Most people shy away from confrontation. Maybe it is because they had a bad experience with it. Maybe it is because they have no experience with it at all. Whatever the reason, can you really blame them? Confrontation is hard and nasty and uncomfortable. Isn’t it?
While sometimes this is the case, it does not have to be. At its core, confrontation is about two competing ideas battling it out for supremacy. That is all. Most people associate it with name calling and aggression, and confrontation as a whole gets a bad name because of that association. But the opposition inherent in confrontation does not require these things.
Imagine, if you will, a world champion chess match. Two grandmasters sitting down on opposite sides of the board, their goals inherently opposed. Their entire careers hinging on this moment. Years of preparation leading to this moment.

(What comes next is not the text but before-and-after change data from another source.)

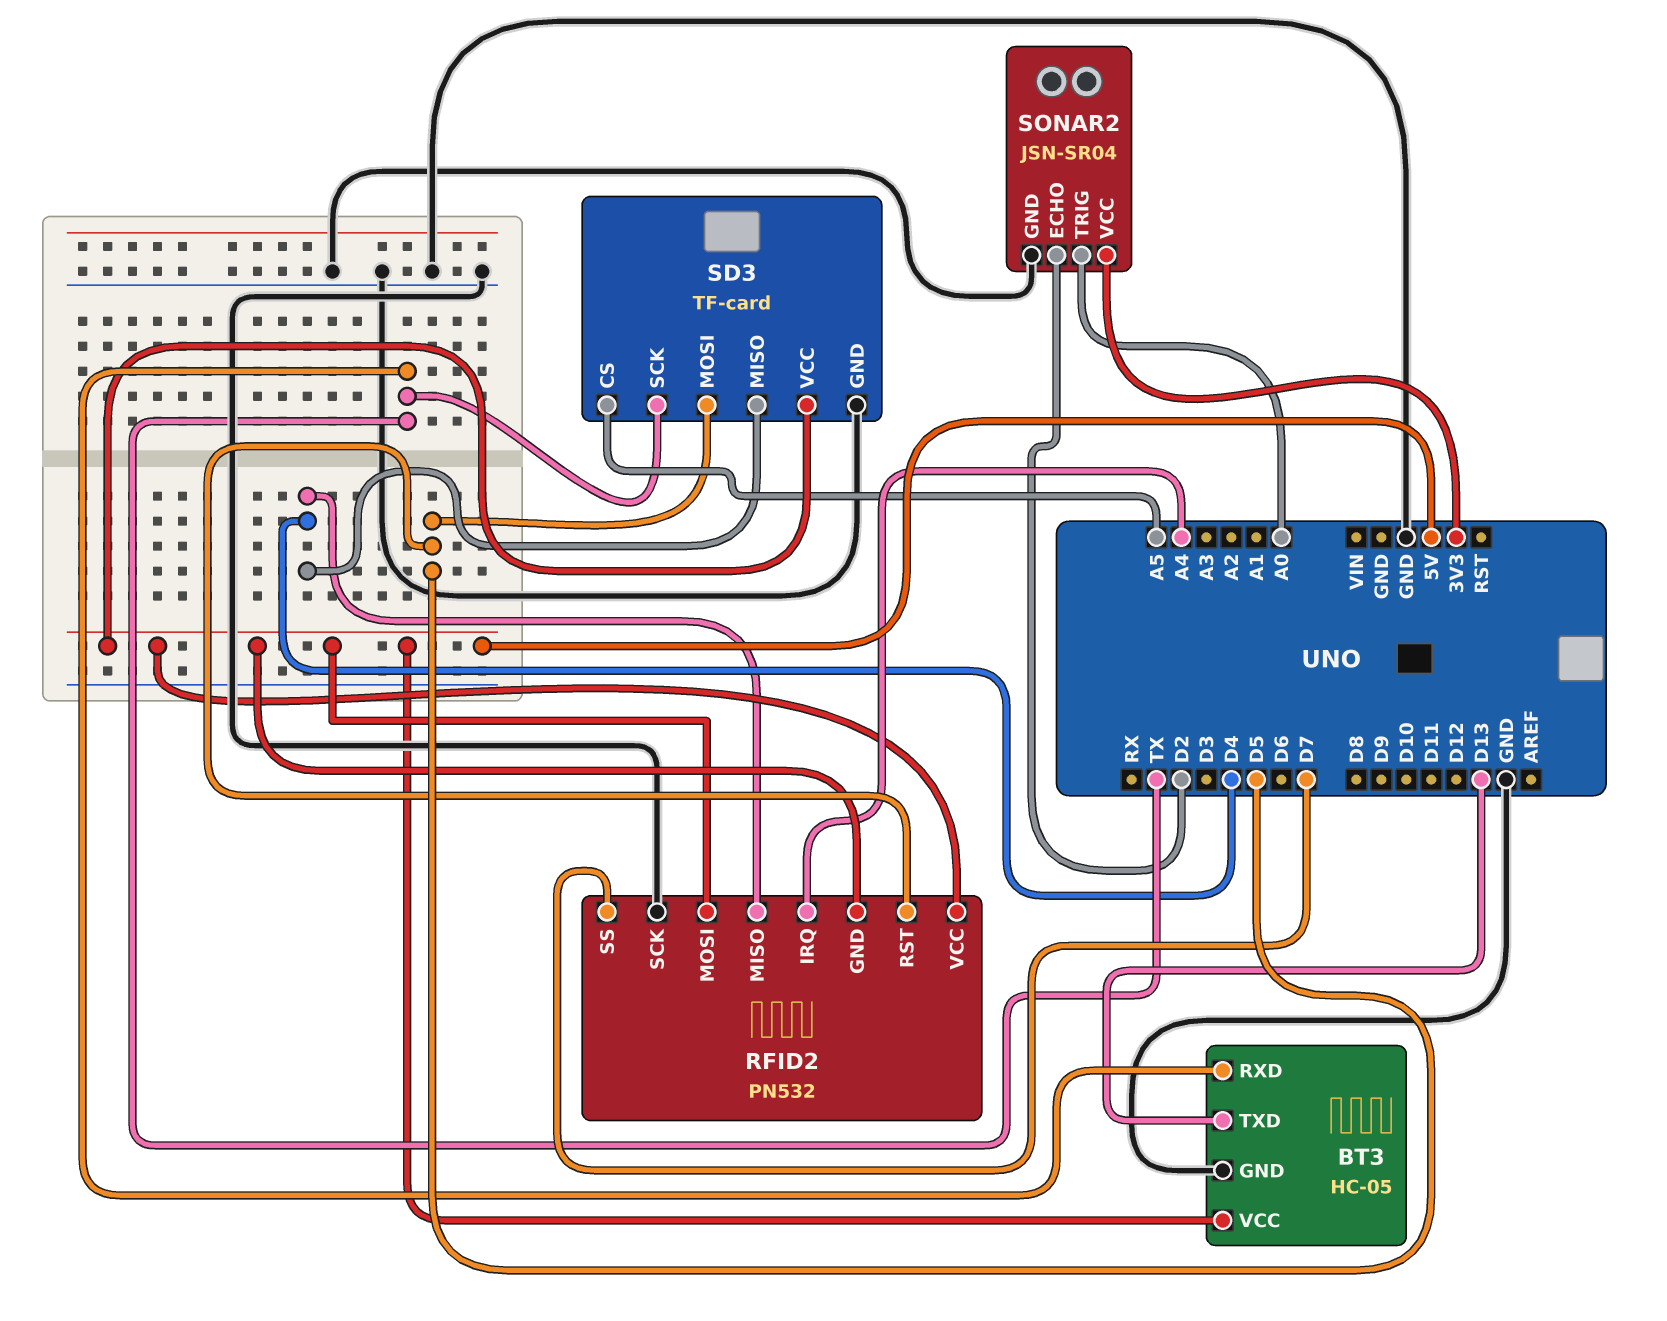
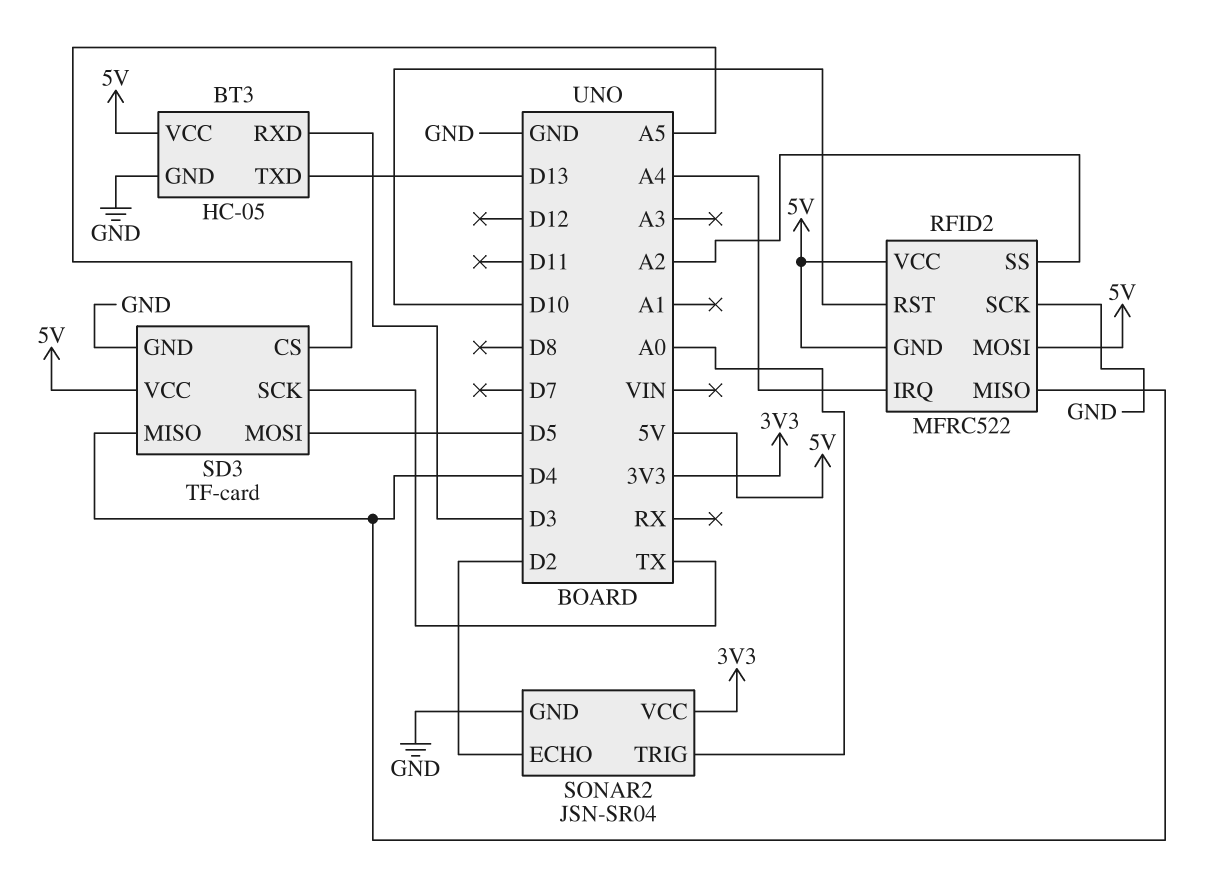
BT3 pin RXD: TX -> D3
RFID2: PN532 -> MFRC522
RFID2 pin RST: D5 -> D10
RFID2 pin SS: D7 -> A2

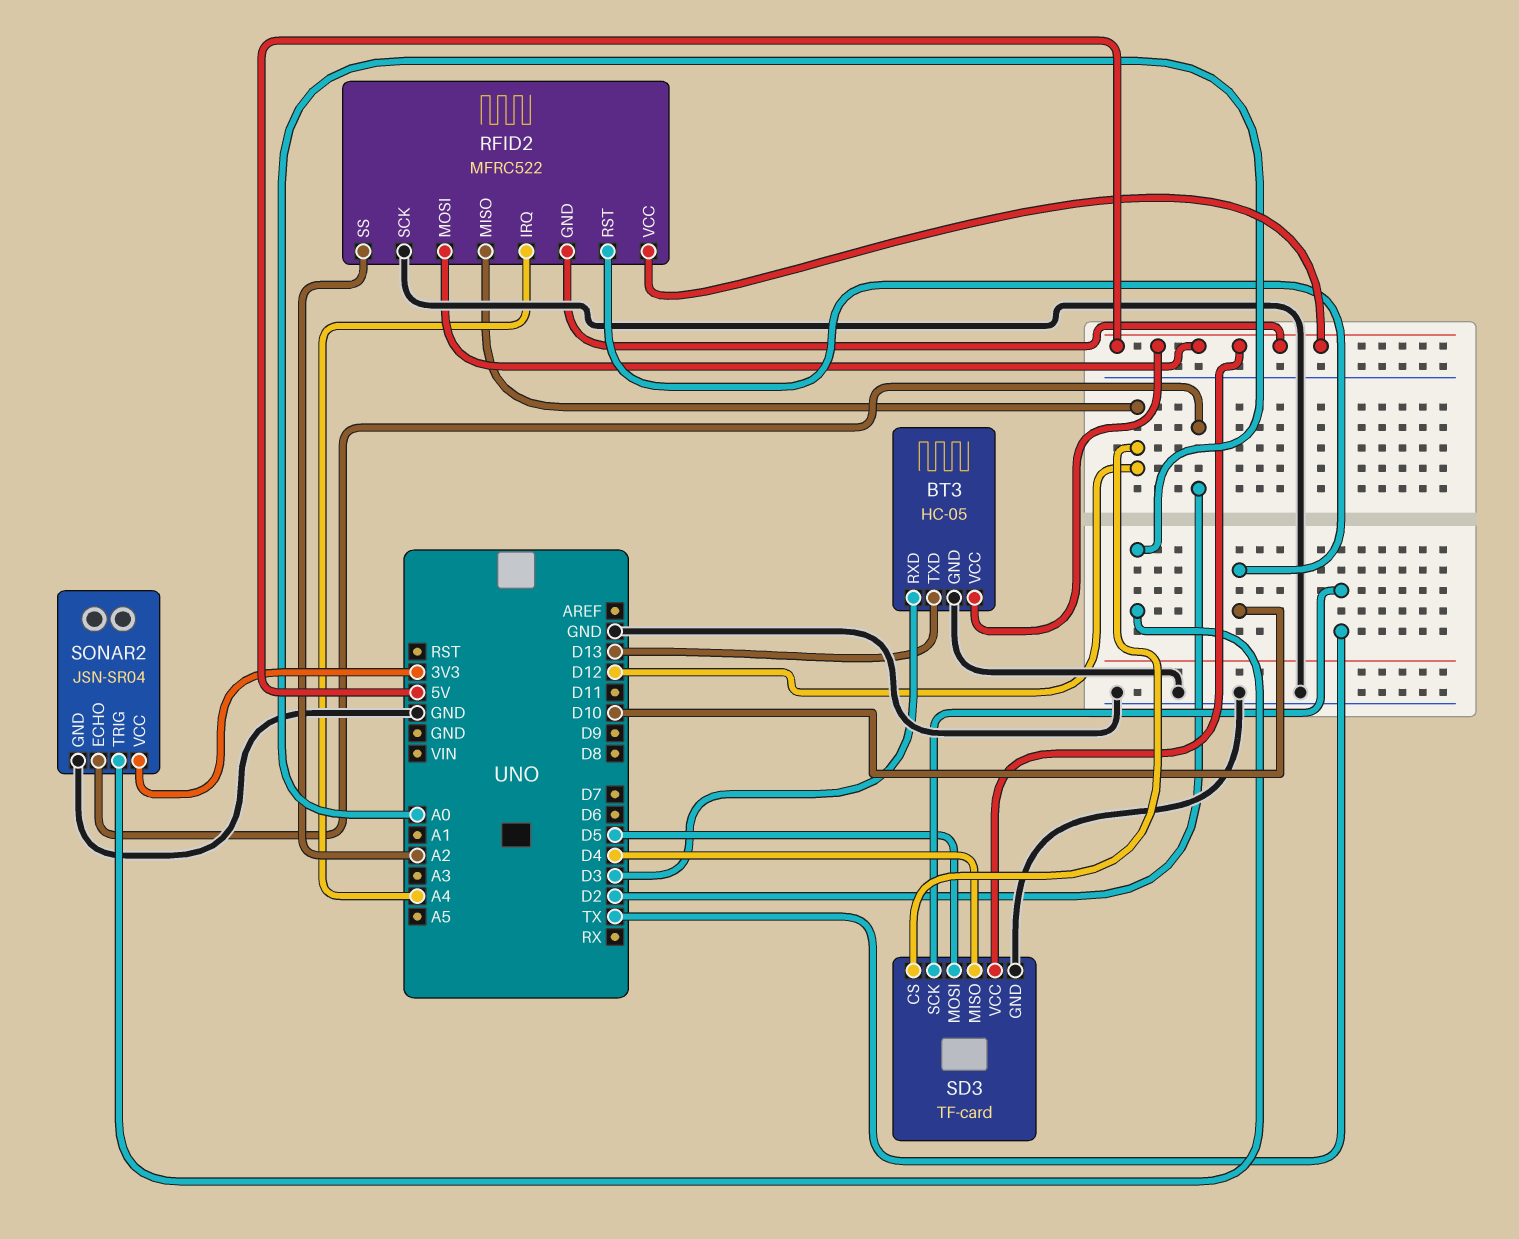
RFID2 pin MISO: D4 -> D12
SD3 pin CS: A5 -> D12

Do they come to blows, though?
Of course not.
But why not? Because they respect one another, or at least, they respect the game. And how should life be different? We are all players in a game, constantly maneuvering around one another to try to accomplish grand goals. There is no reason to hate another person who is doing the same thing that you are doing. And certainly there is no reason to disrespect the other player, much less the game with unnecessary posturing and ridicule.
Conflict will come, though. There is no doubt. But it is necessary. It is the most necessary component of life, an essential evaluation to determine what will or won’t continue. Conflict is about growth and the opportunity therefore. Without it, we have stagnation and impasse. We need it. But we need to respect one another if it is to happen in a healthy manner and be the most productive for both parties.
There may be times, though, when you encounter a fellow player who acts with disrespect, but remember, this unsportsmanlike behavior is more indicative of something about that individual than it is about anything regarding yourself. Just focus on the game and the opportunity for you to grow as a result, with a call for good play, moving ever towards your goals and to call out, “Checkmate.”